Stressed teachers offered electric shock therapy to combat anxiety and depression
David Jarvis: July 1, 2017
Already used by the British Army and US military to treat post traumatic stress the gadget works by stimulating the brain with a mild shock.
Now it is being used in primary and secondary schools to help teachers cope with what is recognised as a nationwide problem.
School bosses have successfully tested the device and are now offering the treatment at seven secondary schools, seven primary schools and a special educational needs school in Kent.
After running a pilot scheme, the Leigh Academies Trust say the device has had a positive impact on levels of anxiety, depression and sleep disorder - all symptoms of stress among its staff.
Trust HR director Richard Taylor said the devices are now being made available to all the Trust’s teachers to augment existing strategies to deal with stress.
He said: “The results from these trials were extremely encouraging and we saw a positive impact on the quality of life scores for nearly all those using the device.
“In light of the results, we are now rolling the scheme out so that it is available to all staff in the Trust.
“Whilst this is not the sole solution to improve teacher wellbeing it is a fantastic tool to help staff maintain positive mental health.
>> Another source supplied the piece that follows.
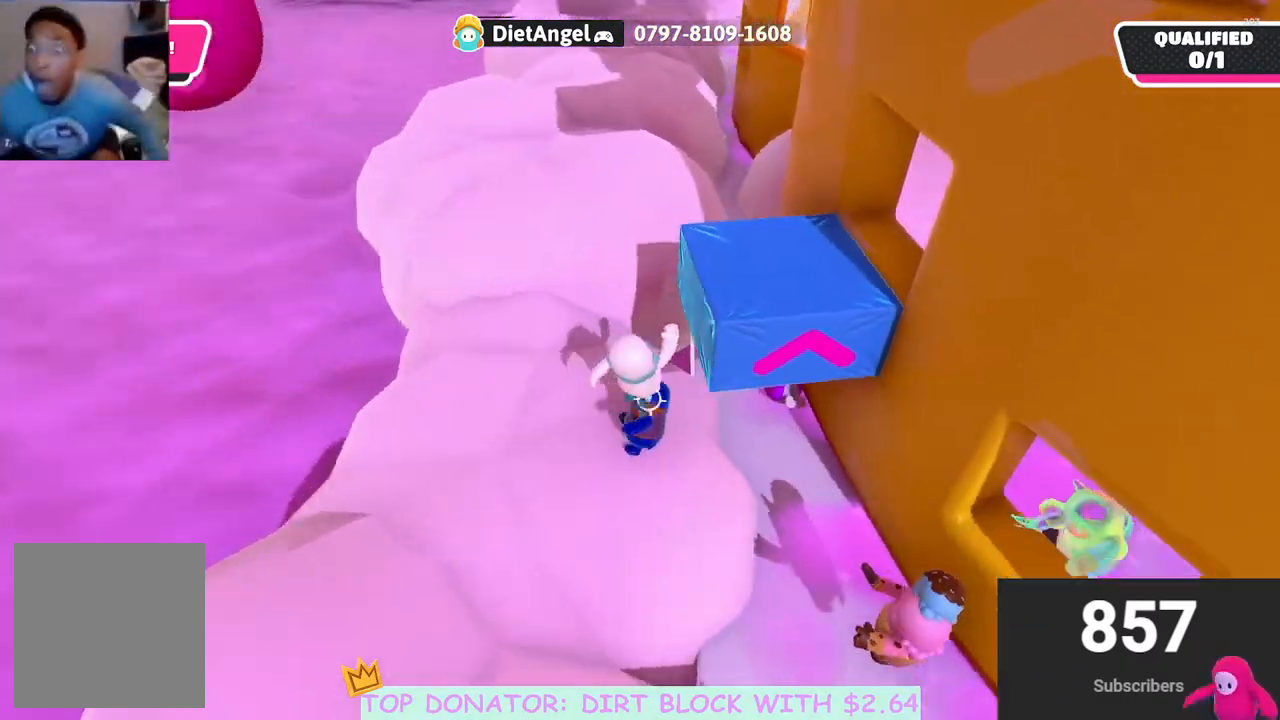
{"buttons": ["A"], "left_stick": "up", "right_stick": "center", "events": [[83, "left_stick", "up-right"], [100, "right_stick", "center"], [183, "left_stick", "up"], [200, "A", "down"], [317, "left_stick", "up-left"], [367, "A", "up"], [433, "A", "down"], [433, "left_stick", "up"]]}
“Leigh Academies Trust believes that teacher wellbeing is one of the most important issues currently in education and, as a result, we have been exploring ways to help teachers maintain positive mental health including mindfulness sessions and examining the workload of staff.”
The Alpha-Stim device is is the size of a mobile phone and sends micro-currents of electricity to increase a patient's naturally occurring "alpha waves" that are said to create a more relaxed state of mind.
The drug-free treatment, which takes around 20 minutes a day, involves two electrodes being clipped to the earlobes with wires running to the machine, giving the impression the patient is simply wearing headphones.
The hands-free device delivers a tiny, painless electrical current, measuring less than one milliampere, to the brain.
It is believed to have a therapeutic effect that can also help insomniacs.
The Trust’s educational psychologist Jo Buttle, added: “The Trust’s dynamic and forward thinking approach enabled us to adopt a creative strategy in helping reduce the symptoms of anxiety, depression and sleep difficulties amongst staff.
“The results are excellent and suggest this is something schools and academies should consider as part of their staff support strategy.”
The National Union of Teachers has warned that 90 per cent of staff consider quitting because of workload and stress with teaching among the top three most stressful occupations.
And a recent study by the National Foundation for Educational Research found that maths, science and computing are leaving the classroom in droves because of stress and poor pay.
It found that about 10.4 per cent of science teachers left the profession each year, compared with 10.3 per cent for maths, 10.2 per cent for languages and 10 per cent for techno-logy.
English was just behind at 9.7 per cent. The figure for arts, drama and music was lower at 8.4 per cent, with history and geography 8.5 per cent. Only 5.9 per cent of PE teachers left.
For maths, the figures suggest that about 3,600 teachers are quitting each year out of a total of 35,000 in secondaries in England and Wales.The study used data from 2011 to 2015.
The Leigh Academies Trust turned to the device after their trials involved using it to see if it reduced symptoms of anxiety, depression and sleep difficulties among staff.
The pilot found that “participants had better post-treatment sleep quality” and the changes were so impressive, the Trust has now invested in their own devices so staff can access them when needed.
Twenty-one staff used the device daily for between 20 and 60 minutes, over a period of 4 weeks.
A number of pre and post measurements were taken to monitor changes in anxiety, depression, sleep and general welfare.
Staff at the University of Greenwich carried out the statistical analysis of the results. The £549 devices is also being trialled on 120 patients at the Nottinghamshire Healthcare NHS Foundation Trust in a year-long study to see if it is economically feasible to be rolled out nationally for all NHS patients.
It is already being used on the NHS Improving Access to Psychological Therapies programme to help treat patients with anxiety disorders.
Peter Caunt, of the Nottinghamshire Healthcare Trust, said: "We know this type of therapy works.
“The key to this study is to find out how cost-effective it can be compared to conventional treatments involving tablets and cognitive behavioural therapies.”